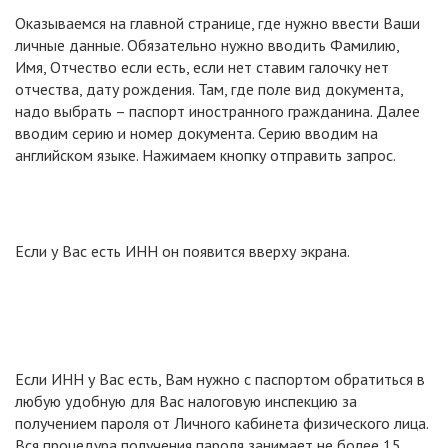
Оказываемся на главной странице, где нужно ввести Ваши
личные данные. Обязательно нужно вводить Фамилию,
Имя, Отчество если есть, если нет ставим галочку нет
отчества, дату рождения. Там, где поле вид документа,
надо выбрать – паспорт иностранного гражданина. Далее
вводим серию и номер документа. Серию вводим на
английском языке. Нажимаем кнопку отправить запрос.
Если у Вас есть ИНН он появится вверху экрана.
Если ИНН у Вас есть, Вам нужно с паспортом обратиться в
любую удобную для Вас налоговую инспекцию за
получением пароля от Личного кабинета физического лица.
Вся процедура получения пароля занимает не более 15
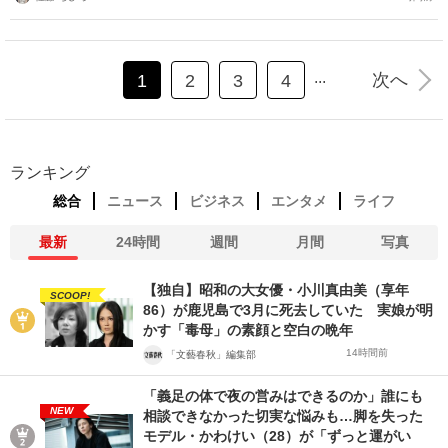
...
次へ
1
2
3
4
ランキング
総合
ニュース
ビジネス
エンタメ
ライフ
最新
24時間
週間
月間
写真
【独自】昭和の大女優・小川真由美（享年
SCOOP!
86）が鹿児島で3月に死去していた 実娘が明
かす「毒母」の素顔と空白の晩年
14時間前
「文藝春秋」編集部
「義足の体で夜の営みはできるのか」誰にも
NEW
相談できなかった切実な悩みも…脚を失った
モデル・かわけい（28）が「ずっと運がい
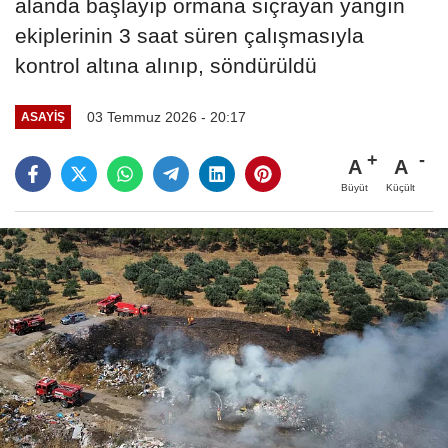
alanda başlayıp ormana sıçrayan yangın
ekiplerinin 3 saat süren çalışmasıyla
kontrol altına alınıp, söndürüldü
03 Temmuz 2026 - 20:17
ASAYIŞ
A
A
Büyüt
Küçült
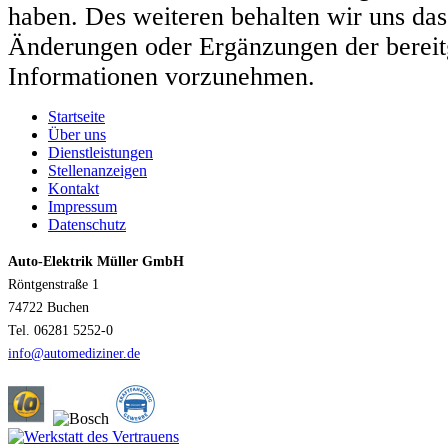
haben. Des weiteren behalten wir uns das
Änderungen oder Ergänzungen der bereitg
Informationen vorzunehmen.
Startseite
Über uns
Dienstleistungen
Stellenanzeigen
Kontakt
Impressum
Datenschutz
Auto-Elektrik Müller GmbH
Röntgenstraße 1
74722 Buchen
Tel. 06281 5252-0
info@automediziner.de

REQUIREMENT :: Retype the data above in full, exactly as it stands, and skip any image.

ANSWER ::
Оказываемся на главной странице, где нужно ввести Ваши
личные данные. Обязательно нужно вводить Фамилию,
Имя, Отчество если есть, если нет ставим галочку нет
отчества, дату рождения. Там, где поле вид документа,
надо выбрать – паспорт иностранного гражданина. Далее
вводим серию и номер документа. Серию вводим на
английском языке. Нажимаем кнопку отправить запрос.
Если у Вас есть ИНН он появится вверху экрана.
Если ИНН у Вас есть, Вам нужно с паспортом обратиться в
любую удобную для Вас налоговую инспекцию за
получением пароля от Личного кабинета физического лица.
Вся процедура получения пароля занимает не более 15
...
次へ
1
2
3
4
ランキング
総合
ニュース
ビジネス
エンタメ
ライフ
最新
24時間
週間
月間
写真
【独自】昭和の大女優・小川真由美（享年
SCOOP!
86）が鹿児島で3月に死去していた 実娘が明
かす「毒母」の素顔と空白の晩年
14時間前
「文藝春秋」編集部
「義足の体で夜の営みはできるのか」誰にも
NEW
相談できなかった切実な悩みも…脚を失った
モデル・かわけい（28）が「ずっと運がい
alanda başlayıp ormana sıçrayan yangın
ekiplerinin 3 saat süren çalışmasıyla
kontrol altına alınıp, söndürüldü
03 Temmuz 2026 - 20:17
ASAYIŞ
A
A
Büyüt
Küçült
haben. Des weiteren behalten wir uns das
Änderungen oder Ergänzungen der bereitg
Informationen vorzunehmen.
Startseite
Über uns
Dienstleistungen
Stellenanzeigen
Kontakt
Impressum
Datenschutz
Auto-Elektrik Müller GmbH
Röntgenstraße 1
74722 Buchen
Tel. 06281 5252-0
info@automediziner.de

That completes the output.